[Ns-developers] GSOC - Parallel Simulations | First ideas

Hagen Paul Pfeifer hagen at jauu.net
Thu Mar 27 15:35:15 PDT 2008


* George Riley | 2008-03-27 10:24:17 [-0400]:

> Threads can be a good approach for tightly-coupled environments as you
> mention.  We have to be careful to avoid the need for "interlocking" (mutex
> protection) of state variables however.  Are you imagining a single event
> list shared  by all threads, or multiple lists (one per thread).  How will
> you determine which node object are "assigned" to each thread?  Or will this
> be dynamic?

Good question! Currently I study the all available documents about the
parallelization of simulations. Currently I prefer the one list per thread
model (cause this model is the potential candidate for node wide
distribution). But this isn't fix at the moment!

> MPI is the clear winner for distributed (across a network of  workstations),
> but am not sure it's best for a multi-threaded approach.  However there is
> an advantage towards a single approach for both (tightly-coupled and
> distributed).

Of course! I consider MPI as an "node spanned" distribution technique, not for
CPU local distribution. But the final algorithm should be aware to distribute
the workload via some well known technique. But as I mentioned some time ago:
I focus on a node local distribution, but keep in mind that the algorithm
should also scale in large!

> I would prefer we don't design something requiring the locking  primitives.
> THis is much too invasive, in the extreme requiring every state variable
> access to be locked.

Right - that is also my goal! I hope since one week that this is possible! ;)
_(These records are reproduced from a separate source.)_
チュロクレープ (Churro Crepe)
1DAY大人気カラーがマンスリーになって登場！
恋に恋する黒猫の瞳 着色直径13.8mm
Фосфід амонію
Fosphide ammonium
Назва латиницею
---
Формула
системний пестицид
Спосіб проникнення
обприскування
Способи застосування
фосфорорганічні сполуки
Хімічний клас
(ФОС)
> Ideally, someone using ns3 for simple serial simulations can ignore
> completely everything related to distributed sim; since the distributed sims
> will  in practice comprise a small fraction of use cases, we don't want this
> to be  intrusive.

ACK! (therefore the additional "parallelization layer"). But if the algorithm
work quite well we should use all cores! In the next couple of years,
performance gains is accomplished via parallelization! NS3 should keep up with
actual processor design.

> Getting into the details of cache line behavior is, as you likely know, very
> complex and platform dependent.  If we optimize for one processor, we might
> end up sub-optimal (or even poor) for another.  I would prefer we focus on
> the design and implementation of the distributed simulation independently of
> this. We can of course look in to cache optimization at a later time.
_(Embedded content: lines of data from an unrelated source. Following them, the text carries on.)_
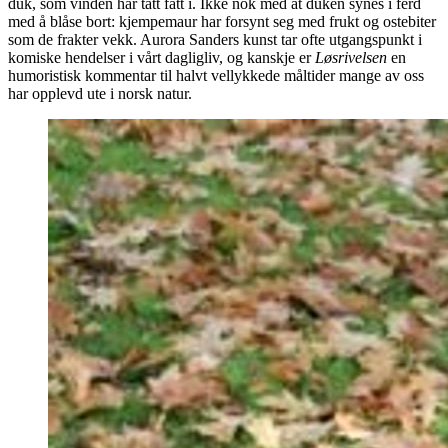
duk, som vinden har tatt fatt i. Ikke nok med at duken synes i ferd
med å blåse bort: kjempemaur har forsynt seg med frukt og ostebiter
som de frakter vekk. Aurora Sanders kunst tar ofte utgangspunkt i
komiske hendelser i vårt dagligliv, og kanskje er
Løsrivelsen
en
humoristisk kommentar til halvt vellykkede måltider mange av oss
har opplevd ute i norsk natur.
ACK, but there are a couple of best practices for all architectures! If you
are an rookie you can do a lot of trivial mistakes - they should be avoided!
To clarify: I don't mean over-optimization and processor specific hacks.
Rather a well defined overall algorithm will few locking primitives where
necessary.

> We need to decide on how to do "time management".  As you should know, any
> conservative distributed simulation needs some way to determine if a given
> event is "safe" to process.  There are a number of approaches to his.  See
> "Fujimoto: Parallel and Distributed Simulation Systems".

My daily subway (underground) literature! ;)
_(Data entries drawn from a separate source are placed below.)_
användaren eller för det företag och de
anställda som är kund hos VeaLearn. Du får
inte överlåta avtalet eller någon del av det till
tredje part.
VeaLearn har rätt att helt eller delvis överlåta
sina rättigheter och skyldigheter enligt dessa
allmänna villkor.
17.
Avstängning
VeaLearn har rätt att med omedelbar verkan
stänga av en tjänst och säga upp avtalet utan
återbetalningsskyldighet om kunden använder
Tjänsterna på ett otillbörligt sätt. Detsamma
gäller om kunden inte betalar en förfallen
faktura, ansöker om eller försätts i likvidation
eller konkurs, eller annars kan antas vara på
> We need some way (perhaps even manual by the ns3 user) to map the topology
> (all nodes/interfaces/links, etc) to individual processors/ systems.  How
> this is done has a tremendous effect on overall performance. People have
> looked at various graph partitioning algorithms but there is no "one  size
> fits all solution".  At a minimum we need a ns3-user specified mapping,
> either with an external file, or in the C++ code itself.

Mhh, user invasion should be avoided, thats a requirement by myself! But maybe
there are some situations where this hint can be an advantage. But I am not
sure at the moment! To be discussed!

> You can safely assume that the only simulation data flowing from one
> processor to another is a packet (except for overhead messages related to
> time synchronization).  We need to pay particular attention the  packet
> serialization (converting a packet class object to a serial stream of
> bytes) and reconstruction at the receiving end.  THe packet payload data is
> essentially serialized for free, but the meta-data and packets tags I'm not
> sure  about.  This will need to be handled correctly.

Hopefully. But I am not sure at the moment if other influence take place ...

> The notion of "lookahead" is well known and understood within
> the distributed simulation community.  We need a way to specify the
> lookahead value (automatically preferably) and to utilize this in the
> time synchronization protocol.

Right! This leads done to the conservative and optimistic approach mentioned
by Fujimoto.

> George

Thank you very much George! I really enjoyed reading you annotation!